Léon Gautier et les élèves de 1re L du lycée André Maurois à Deauville

Engagé dans la marine nationale puis dans le commando Kieffer, Léon Gautier a participé en première ligne au Débarquement puis à la Libération de la France.

Pour comprendre son patriotisme et sa volonté de servir son pays, il faut remonter à la prime enfance de Léon Gautier. Dans un milieu ouvrier de Rennes, celle-ci fut marquée par le souvenir douloureux de la Première Guerre mondiale. « Dans chaque maison, vous aviez sur le mur le portrait d’un ou deux disparus de la guerre 14-18 : un frère, un père, un petit-fils... On nous a appris à haïr l’Allemand. Et l’on se rendait compte des dommages qu’avait causés la guerre, que c’était une misère. On voyait des reportages sur la guerre d’Espagne. »

 
« J’ai appris la date du Débarquement avant le Général de Gaulle ! »

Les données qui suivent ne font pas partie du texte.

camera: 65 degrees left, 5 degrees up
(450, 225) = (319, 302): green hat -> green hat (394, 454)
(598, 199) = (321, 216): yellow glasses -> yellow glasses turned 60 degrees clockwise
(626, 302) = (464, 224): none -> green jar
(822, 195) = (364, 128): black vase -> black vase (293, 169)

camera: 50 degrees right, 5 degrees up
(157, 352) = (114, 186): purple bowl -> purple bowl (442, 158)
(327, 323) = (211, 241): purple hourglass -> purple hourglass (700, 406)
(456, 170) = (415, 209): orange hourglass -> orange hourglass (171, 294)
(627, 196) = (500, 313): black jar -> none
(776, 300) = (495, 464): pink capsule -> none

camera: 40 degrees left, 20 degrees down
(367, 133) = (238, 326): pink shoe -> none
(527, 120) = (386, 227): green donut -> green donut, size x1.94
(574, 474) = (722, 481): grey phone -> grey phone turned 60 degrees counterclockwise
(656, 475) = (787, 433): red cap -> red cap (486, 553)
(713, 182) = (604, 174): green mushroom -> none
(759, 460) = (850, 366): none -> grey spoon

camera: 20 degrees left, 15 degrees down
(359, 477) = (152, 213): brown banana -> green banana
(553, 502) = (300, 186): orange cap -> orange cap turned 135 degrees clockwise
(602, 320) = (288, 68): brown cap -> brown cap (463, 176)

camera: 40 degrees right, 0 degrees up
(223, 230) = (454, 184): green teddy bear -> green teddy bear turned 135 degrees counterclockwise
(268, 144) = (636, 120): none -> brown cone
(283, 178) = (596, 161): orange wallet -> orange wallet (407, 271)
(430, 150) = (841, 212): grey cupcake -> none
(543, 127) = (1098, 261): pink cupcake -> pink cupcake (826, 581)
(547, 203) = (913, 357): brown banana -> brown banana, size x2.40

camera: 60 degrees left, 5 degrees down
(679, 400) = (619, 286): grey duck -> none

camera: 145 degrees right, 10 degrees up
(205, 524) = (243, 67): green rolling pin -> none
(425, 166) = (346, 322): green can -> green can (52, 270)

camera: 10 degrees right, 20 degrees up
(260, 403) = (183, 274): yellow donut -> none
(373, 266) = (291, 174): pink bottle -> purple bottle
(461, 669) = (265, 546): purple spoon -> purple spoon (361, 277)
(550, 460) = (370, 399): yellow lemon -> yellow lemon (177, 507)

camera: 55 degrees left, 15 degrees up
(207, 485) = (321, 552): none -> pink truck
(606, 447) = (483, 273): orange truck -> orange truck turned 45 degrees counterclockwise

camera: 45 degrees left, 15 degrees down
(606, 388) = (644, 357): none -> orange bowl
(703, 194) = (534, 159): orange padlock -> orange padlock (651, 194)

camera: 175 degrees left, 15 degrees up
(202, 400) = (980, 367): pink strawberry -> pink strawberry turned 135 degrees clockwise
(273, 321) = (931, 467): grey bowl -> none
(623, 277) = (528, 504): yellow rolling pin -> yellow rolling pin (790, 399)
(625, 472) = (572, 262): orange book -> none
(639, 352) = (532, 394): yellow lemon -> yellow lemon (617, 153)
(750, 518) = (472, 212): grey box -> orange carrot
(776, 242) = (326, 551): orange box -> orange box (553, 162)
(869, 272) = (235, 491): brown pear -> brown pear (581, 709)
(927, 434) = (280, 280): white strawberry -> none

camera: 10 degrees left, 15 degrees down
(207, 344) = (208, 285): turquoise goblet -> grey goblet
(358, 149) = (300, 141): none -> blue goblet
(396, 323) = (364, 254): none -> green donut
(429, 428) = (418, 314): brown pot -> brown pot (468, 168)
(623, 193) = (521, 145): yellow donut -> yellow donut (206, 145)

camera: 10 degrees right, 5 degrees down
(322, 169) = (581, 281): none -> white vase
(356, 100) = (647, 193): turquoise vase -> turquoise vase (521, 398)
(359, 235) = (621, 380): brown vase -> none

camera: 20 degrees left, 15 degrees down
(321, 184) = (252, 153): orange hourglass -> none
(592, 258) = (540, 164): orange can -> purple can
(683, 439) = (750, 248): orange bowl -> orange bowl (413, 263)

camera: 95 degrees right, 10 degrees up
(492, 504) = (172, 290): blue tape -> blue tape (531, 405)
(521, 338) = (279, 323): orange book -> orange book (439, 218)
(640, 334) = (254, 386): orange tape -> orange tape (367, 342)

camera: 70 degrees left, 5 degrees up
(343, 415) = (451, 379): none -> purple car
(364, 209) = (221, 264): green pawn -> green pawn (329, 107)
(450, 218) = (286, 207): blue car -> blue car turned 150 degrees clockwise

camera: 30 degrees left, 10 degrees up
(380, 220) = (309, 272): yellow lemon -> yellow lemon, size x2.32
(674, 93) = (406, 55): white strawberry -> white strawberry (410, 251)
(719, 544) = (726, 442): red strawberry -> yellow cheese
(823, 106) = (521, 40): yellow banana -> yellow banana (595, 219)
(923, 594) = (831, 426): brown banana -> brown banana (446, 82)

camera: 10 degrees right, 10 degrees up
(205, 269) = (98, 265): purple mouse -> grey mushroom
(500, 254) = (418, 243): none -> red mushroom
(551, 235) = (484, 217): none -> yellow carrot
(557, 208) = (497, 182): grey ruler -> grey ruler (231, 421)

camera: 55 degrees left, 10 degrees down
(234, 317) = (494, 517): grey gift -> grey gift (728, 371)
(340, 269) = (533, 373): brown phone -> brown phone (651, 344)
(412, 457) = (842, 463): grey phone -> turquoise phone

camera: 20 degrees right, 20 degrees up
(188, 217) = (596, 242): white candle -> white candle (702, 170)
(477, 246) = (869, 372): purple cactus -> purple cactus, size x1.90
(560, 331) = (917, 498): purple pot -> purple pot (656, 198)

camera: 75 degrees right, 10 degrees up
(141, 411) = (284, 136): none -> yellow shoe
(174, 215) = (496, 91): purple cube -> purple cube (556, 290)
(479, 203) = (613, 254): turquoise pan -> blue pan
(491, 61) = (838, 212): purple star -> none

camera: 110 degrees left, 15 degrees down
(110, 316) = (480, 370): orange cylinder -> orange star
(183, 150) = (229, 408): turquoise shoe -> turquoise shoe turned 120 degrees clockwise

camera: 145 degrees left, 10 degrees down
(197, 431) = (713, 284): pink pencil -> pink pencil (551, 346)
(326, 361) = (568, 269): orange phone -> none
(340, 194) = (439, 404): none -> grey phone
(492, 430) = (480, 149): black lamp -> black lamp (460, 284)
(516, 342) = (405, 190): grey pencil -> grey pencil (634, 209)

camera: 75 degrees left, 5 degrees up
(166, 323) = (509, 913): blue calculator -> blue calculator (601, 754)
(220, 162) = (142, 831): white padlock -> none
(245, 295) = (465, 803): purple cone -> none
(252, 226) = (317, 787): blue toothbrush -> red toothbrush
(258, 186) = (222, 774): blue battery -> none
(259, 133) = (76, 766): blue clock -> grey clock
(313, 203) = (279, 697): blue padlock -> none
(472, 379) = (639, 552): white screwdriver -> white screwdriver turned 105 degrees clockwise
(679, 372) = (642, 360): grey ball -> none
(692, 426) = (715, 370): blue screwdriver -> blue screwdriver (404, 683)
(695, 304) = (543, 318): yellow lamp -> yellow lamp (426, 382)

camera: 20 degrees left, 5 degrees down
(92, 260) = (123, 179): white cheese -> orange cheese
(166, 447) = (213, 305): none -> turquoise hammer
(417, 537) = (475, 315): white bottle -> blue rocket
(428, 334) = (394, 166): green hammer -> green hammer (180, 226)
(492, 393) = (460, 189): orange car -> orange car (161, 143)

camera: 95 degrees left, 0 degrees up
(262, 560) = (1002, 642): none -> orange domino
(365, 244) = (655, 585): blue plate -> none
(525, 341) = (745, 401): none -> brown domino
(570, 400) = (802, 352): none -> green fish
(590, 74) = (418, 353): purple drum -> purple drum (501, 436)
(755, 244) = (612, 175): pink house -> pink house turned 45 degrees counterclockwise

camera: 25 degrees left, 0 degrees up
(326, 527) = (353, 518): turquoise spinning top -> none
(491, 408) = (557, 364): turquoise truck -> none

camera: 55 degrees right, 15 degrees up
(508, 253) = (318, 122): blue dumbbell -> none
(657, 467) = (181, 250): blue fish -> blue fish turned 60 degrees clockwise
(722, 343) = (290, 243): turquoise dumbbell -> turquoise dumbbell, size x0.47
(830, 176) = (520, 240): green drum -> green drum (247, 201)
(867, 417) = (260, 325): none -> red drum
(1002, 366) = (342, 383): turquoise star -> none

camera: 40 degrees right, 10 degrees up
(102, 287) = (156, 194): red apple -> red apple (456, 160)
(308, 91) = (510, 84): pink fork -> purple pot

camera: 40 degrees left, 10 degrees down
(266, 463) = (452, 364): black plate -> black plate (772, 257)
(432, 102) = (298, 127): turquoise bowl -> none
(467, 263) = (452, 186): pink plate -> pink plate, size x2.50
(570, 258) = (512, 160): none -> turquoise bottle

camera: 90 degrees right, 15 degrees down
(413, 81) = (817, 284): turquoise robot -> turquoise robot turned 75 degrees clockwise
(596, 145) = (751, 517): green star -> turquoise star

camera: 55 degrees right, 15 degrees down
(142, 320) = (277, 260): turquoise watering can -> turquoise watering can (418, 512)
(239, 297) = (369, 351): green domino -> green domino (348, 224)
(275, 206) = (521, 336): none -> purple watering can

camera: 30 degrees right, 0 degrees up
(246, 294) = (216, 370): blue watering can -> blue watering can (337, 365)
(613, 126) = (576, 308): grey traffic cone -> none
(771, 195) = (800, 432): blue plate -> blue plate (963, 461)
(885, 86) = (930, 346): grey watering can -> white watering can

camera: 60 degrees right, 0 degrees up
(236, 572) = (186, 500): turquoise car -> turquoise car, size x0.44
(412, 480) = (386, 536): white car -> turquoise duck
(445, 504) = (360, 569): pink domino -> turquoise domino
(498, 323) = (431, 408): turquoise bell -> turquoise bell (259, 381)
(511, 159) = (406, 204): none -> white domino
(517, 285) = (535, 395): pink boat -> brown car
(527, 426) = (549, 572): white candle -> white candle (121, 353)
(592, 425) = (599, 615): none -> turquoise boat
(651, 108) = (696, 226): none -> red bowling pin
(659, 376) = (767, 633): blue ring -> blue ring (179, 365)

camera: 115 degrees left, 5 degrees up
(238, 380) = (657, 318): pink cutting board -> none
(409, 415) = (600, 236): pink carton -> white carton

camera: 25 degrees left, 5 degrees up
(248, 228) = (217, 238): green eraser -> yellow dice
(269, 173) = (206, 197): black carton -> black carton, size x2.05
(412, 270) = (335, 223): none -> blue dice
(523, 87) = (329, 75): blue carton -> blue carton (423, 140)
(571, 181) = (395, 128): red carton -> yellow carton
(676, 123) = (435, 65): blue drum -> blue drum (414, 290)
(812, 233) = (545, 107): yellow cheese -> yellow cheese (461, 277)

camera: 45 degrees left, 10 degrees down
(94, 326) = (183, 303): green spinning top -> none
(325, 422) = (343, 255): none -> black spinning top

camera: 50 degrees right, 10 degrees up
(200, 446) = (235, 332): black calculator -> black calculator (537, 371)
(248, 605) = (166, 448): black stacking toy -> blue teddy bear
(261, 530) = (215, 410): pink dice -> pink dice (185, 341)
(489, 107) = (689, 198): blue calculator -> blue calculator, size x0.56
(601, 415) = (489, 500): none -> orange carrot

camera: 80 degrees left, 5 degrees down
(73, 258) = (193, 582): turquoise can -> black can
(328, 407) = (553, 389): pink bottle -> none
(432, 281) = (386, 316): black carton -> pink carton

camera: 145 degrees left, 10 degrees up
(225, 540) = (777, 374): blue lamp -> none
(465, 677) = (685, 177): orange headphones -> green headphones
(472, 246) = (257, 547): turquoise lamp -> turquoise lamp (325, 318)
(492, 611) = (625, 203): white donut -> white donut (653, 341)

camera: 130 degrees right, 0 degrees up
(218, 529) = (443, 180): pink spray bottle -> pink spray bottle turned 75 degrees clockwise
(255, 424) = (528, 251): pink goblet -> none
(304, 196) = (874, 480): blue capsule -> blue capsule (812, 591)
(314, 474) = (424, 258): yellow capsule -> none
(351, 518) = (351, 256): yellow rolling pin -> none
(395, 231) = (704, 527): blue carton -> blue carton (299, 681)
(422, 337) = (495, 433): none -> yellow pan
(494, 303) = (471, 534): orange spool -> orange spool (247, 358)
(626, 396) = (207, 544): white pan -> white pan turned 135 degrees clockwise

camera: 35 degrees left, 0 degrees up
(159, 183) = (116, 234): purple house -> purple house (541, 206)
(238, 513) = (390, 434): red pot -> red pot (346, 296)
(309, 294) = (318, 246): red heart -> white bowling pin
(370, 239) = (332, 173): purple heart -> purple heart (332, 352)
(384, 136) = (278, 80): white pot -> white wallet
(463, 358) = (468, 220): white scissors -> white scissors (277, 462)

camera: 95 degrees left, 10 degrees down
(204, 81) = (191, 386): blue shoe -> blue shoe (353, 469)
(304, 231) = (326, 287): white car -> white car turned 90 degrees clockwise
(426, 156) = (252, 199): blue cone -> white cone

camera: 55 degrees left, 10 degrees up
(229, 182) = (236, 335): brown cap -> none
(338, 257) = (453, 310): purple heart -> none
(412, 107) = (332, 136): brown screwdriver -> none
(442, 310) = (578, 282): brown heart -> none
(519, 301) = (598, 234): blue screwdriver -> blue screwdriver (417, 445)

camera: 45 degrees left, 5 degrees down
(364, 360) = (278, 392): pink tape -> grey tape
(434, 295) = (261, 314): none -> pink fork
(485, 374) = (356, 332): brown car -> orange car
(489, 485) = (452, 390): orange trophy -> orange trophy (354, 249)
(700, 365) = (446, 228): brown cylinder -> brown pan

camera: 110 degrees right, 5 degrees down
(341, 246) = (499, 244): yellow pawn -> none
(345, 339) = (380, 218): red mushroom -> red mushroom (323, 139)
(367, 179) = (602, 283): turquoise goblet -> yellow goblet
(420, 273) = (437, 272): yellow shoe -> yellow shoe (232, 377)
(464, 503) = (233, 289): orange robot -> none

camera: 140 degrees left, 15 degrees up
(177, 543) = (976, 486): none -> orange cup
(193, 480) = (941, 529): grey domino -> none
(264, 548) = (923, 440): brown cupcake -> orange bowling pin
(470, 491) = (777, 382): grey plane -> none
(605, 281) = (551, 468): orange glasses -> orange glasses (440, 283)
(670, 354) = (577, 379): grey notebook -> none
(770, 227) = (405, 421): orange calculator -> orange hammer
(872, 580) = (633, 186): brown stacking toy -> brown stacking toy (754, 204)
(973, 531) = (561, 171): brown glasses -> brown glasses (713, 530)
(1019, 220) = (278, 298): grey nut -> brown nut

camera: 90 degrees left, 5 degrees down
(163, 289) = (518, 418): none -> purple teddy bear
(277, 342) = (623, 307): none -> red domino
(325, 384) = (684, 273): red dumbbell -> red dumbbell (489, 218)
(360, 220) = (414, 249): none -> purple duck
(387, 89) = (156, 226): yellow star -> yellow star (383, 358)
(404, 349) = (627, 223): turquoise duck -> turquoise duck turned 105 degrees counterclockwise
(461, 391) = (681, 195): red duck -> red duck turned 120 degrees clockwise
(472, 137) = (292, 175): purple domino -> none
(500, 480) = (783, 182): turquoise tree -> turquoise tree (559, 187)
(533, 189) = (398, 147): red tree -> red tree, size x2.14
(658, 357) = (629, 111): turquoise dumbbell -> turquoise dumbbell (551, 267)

Impatient de partir à la guerre, comme la plupart de ses camarades, l’apprenti carrossier s’engage à 17 ans dans la marine nationale (l’armée de terre et l’aviation ne recrutaient à partir de 18 ans). Il prend part à ses premiers combats en 1940 en Normandie, puis sert en Afrique de l’Ouest et au Proche-Orient. En 1943, pour être certain de participer au Débarquement, il se porte volontaire dans le commando Kieffer en Angleterre. Sélectionné, il est soumis à un entraînement extrêmement exigeant, « à balles réelles », en Écosse. « Porter le béret vert de commando est une grande fierté en Angleterre, même pendant la guerre, à tel point que les officiers britanniques nous saluaient dans la rue. » Léon Gautier et ses camarades sont cantonnés près de Southampton à l’approche du Jour-J, lorsqu’ils comprennent qu’ils débarqueront à Ouistreham. « On était privilégiés parce que l’Armée Française Libre n’avait pas été mise au courant. J’ai appris la date du Débarquement avant le Général de Gaulle ! s’exclame-t-il. « Nous étions très heureux de débarquer en France les premiers ! On voulait libérer notre pays, qu’on avait pour la plupart d'entre nous quitté quatre ans plus tôt. On était impatients : on rentrait chez nous ! » Le commando débarque finalement en première ligne à Colleville sur Orne (Sword Beach) et libère Ouistreham. « On était tellement entraînés que, pour nous, c'était un jour d'entraînement. » Puis il se bat aux marges du pays d'Auge, dans le secteur d'Amfreville et de Bavent.

« On nous a complètement oubliés après la guerre. »

Léon Gautier en janvier 1944
En septembre 1944, Léon Gautier est rapatrié en Angleterre, et le mois suivant épouse sa fiancée anglaise. Mais aux lendemains qui chantent, suit l’épreuve du retour à la vie civile. Démobilisé en août 1945, il revient quelques temps en France, mais faute de logement, repart vivre outre-Manche. Le « libérateur » se heurte également à l’absence de reconnaissance de ses concitoyens et de l’administration au point d’éprouver des difficultés à toucher des bons de rationnement et d’habillement. « On nous a complètement oubliés après la guerre. La France nous a oubliés ! » regrette-t-il. La discipline de fer à laquelle il a été rompu porte l’ex-fusilier marin à l’agressivité. « J'ai eu beaucoup de mal à m’en remettre, à être aimable comme j’aurais dû l’être. Se remettre dans la vie normale a été très dur ». En 1992 Léon Gautier s'installe à Ouistreham, tout près des côtes où il avait débarqué le 6 juin 1944. Il rencontre Johannes Borner quelques années plus tard. C'est le début d'une grande et belle amitié entre les deux ennemis d'hier.